This is a companion repository to our paper https://www.nature.com/articles/s41467-019-13056-x (Kobak & Berens 2019, The art of using t-SNE for single-cell transcriptomics). All code is in Python Jupyter notebooks. We used this t-SNE implementation: https://github.com/KlugerLab/FIt-SNE.
See demo.ipynb
for a step-by-step guide using a data set from Tasic et al., Nature 2018 (24,000 cells sequenced with Smart-seq2).

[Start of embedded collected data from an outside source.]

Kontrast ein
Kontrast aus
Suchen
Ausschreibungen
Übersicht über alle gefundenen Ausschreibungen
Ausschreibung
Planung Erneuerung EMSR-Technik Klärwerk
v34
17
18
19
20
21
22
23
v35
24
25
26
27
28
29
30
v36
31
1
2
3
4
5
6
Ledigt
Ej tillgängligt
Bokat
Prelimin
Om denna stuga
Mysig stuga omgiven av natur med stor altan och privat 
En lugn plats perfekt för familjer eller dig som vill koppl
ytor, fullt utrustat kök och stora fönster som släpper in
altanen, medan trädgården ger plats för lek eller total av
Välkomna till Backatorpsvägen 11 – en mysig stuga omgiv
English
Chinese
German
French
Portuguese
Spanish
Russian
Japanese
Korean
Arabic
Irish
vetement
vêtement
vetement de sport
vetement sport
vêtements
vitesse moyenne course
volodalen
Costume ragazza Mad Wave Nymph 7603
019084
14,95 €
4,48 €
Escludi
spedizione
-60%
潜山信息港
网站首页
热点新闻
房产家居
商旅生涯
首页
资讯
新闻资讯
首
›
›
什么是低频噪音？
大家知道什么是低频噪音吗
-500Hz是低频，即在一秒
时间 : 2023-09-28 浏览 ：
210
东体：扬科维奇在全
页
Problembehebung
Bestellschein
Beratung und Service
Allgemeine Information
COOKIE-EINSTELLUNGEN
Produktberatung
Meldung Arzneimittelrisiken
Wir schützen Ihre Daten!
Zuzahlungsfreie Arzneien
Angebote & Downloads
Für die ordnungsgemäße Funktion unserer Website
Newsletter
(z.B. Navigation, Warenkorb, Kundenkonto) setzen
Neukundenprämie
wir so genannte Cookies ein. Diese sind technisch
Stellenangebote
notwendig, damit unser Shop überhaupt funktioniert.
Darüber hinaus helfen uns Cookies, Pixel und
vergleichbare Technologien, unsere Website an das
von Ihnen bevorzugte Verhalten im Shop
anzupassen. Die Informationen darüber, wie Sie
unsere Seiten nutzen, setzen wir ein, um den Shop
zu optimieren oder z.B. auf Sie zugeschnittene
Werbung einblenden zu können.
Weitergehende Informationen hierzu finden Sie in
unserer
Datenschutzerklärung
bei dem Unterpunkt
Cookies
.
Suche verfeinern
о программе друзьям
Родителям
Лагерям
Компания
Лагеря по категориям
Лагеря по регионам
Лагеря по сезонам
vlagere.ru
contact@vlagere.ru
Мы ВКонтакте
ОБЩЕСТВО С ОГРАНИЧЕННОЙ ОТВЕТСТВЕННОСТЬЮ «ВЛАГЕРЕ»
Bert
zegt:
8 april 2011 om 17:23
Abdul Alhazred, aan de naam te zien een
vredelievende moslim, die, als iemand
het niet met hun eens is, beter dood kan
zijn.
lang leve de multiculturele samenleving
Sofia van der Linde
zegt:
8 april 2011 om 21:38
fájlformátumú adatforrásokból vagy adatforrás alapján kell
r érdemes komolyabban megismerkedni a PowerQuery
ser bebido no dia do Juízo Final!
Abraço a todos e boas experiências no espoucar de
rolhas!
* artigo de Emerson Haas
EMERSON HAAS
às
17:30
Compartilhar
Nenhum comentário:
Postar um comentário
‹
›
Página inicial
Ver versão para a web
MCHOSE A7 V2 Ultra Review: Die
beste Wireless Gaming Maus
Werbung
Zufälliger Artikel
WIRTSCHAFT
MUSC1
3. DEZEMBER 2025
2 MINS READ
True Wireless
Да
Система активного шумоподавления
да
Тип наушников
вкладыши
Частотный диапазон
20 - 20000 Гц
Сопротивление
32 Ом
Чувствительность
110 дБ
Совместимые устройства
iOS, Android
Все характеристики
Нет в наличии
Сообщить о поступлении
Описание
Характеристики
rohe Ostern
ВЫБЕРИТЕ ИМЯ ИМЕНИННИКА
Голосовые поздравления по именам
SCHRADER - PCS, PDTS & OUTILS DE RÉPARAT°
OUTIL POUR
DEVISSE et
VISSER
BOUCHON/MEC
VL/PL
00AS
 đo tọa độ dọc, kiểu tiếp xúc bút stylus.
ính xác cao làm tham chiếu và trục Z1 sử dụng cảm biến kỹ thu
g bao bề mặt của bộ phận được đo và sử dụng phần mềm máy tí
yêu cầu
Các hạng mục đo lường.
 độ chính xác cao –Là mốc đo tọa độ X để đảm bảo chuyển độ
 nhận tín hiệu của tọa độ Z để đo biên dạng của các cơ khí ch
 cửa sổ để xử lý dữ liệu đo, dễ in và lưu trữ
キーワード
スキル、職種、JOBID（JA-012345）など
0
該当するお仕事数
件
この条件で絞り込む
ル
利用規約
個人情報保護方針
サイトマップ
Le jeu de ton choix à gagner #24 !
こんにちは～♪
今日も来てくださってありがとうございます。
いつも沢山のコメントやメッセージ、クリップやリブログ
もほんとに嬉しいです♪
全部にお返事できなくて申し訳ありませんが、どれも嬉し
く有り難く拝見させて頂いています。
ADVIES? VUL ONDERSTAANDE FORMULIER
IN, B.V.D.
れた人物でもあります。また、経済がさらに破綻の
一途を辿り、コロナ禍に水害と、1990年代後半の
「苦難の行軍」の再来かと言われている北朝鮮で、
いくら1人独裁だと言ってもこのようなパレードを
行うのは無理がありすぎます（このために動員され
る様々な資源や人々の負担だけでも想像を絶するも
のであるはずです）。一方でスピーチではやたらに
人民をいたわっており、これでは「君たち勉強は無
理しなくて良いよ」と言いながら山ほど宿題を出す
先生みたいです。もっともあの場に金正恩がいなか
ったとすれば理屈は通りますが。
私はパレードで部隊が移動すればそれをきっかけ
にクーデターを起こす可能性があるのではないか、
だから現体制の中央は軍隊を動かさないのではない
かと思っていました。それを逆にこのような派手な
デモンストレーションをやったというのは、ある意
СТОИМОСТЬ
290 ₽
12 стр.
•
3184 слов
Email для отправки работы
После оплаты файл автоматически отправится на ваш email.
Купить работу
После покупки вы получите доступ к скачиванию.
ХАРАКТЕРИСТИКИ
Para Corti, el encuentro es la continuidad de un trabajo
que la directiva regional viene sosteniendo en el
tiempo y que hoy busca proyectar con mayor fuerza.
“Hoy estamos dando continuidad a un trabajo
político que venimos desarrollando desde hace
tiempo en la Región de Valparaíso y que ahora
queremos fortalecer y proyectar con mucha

The preprocessed data from Tasic et al. (after library size normalization, log-transformation, highly variable gene selection and reduction to 50 dimensions with PCA) are available in data/tasic-preprocessed
as the 50-dimensional data matrix and an array of point colors.
The other notebooks generate all figures that we have in the paper:
toy-example.ipynb
tasic-et-al.ipynb
umi-datasets.ipynb
million-cells.ipynb
two-million-cells.ipynb
umap-comparison.ipynb
The last three notebooks require one to run server-10xdata.py
and server-cao.py
. One needs more than 32 Gb of RAM to process these datasets conveniently, so these Python scripts were run separately on a powerful machine. They pickle all the results (t-SNE embeddings). Unfortunately, these pickles are too large to be shared on Github.